"Kami harapkan tradisi nyadran ini bisa menjadi salah satu daya tarik wisata, baik bagi wisatawan nusantara maupun mancanegara bisa terjun langsung mengikuti prosesi nyadran kali ini," kata Kepala Desa Tlahab, Irwan, di Temanggung, Jumat.
Tradisi nyadran kali itu dilaksanakan di mata air Sidandang Desa Tlahab, Kecamatan Kledung.
Tlahab merupakan salah satu desa wisata di Kabupaten Temanggung. Desa di lereng Gunung Sindoro ini memiliki kawasan wisata alam, yakni Posong.
"Selama ini Posong menjadi salah satu tujuan wisata alam yang kami andalkan, tradisi tahunan ini bisa menjadi daya tarik wisata sehingga bisa meningkatkan kunjungan wisatawan ke desa kami," katanya.
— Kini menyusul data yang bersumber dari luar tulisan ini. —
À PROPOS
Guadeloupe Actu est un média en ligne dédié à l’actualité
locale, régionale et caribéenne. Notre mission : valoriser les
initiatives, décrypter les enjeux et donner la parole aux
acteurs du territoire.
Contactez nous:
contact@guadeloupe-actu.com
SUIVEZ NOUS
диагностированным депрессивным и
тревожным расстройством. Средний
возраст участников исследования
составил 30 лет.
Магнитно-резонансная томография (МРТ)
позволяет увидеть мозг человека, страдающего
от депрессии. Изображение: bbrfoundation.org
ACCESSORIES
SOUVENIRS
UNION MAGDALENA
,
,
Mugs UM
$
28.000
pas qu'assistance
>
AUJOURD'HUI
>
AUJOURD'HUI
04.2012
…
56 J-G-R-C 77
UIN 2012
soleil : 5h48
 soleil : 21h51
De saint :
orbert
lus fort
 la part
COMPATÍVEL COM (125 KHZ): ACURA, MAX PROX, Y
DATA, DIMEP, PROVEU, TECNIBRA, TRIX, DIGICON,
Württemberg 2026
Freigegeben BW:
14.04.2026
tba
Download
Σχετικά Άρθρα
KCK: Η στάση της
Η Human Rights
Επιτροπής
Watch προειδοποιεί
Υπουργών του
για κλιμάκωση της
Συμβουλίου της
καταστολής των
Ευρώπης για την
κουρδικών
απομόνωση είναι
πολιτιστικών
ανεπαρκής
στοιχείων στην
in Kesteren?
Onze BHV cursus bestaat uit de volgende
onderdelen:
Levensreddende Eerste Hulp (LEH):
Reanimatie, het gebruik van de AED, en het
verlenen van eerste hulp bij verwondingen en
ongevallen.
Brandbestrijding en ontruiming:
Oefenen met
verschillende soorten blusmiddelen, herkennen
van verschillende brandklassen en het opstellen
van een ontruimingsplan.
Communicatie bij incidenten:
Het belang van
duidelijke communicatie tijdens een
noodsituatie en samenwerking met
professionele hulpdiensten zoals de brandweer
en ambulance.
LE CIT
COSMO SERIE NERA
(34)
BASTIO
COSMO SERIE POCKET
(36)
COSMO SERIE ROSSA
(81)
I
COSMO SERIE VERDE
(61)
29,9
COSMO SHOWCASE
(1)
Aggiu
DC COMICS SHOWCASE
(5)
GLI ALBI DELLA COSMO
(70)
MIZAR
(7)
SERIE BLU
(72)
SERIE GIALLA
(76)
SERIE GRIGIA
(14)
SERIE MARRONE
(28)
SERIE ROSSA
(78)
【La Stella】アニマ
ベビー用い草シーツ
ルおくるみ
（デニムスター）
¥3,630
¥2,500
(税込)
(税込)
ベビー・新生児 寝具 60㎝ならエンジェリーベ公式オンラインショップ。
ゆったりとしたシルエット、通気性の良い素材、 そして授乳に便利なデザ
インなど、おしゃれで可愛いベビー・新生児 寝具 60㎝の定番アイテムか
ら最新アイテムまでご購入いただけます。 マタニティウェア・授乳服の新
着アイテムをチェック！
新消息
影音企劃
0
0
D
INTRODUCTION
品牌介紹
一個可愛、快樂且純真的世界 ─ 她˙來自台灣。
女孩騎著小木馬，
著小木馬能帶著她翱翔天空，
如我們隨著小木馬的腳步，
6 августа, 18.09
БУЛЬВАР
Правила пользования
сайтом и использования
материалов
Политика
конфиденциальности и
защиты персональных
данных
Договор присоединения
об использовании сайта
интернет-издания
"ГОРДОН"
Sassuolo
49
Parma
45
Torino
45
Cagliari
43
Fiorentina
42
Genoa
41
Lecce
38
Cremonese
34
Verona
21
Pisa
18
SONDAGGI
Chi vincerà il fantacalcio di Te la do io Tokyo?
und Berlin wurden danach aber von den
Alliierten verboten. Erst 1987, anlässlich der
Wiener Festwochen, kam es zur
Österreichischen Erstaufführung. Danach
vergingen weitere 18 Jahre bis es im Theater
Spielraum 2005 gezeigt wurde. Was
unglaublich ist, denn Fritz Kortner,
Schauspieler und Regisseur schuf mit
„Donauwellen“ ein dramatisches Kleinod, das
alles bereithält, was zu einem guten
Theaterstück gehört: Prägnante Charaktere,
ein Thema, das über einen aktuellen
Tradisi nyadran kali digelar oleh petani tembakau di Desa Tlahab setiap hari Jumat Kliwon di bulan Sapar dengan membawa tenong berisi ingkung serta nasi tumpeng ke mata air Sidandang sebagai rasa syukur kepada Tuhan Yang Maha Esa.
Para petani di desa yang dikenal sebagai penghasil tembakau dan kopi arabika ini dalam rangkaian nyadran kali juga menggelar mujahadah bersama di masjid desa, pergelaran wayang kulit dua hari dua malam.
"Meskipun hasil panen tembakau tahun ini tidak seperti yang diharapkan, para petani tetap mengelar tradisi nyadran kali ini," katanya.
Dalam tradisi tersebut, sebelum matahari terbit, ratusan warga Desa Tlahab mulai berbondong-bondong menuju mata air Sidandang, dengan khusuk mereka mengikuti semua prosesi dalam ritual tersebut.
Sejak dulu ritual ini memang digelar pada pagi buta. Kami tetap mempertahankan warisan budaya nenek moyang kami, tidak satu pun prosesi dalam ritual ini yang kami tinggalkan.
"Ritual selamatan desa ini sudah berlangsung secara turun temurun," kata Kaur Kesra Desa Tlahab, Alif Misiyat usai memimpin doa bersama.
Selain ungkapan rasa syukur atas nikmat air yang melimpah dan kesehatan serta keamanan, menurut dia, nyadran juga untuk mendoakan pendiri desa setempat yakni Kyai Jogorekso.
Nyadran ini juga untuk mengingatkan kepada warga agar bisa menyatu dengan alam, ikut menjaga dan melestarikan alam dan lingkungan.
"Sebagai petani, kami setiap hari berbaur dengan alam, mereka juga harus merawat dengan baik sehingga alam dan lingkungan serta mata air melimpah rahmat dari Allah ini bisa terus terjaga hingga anak cucu," katanya.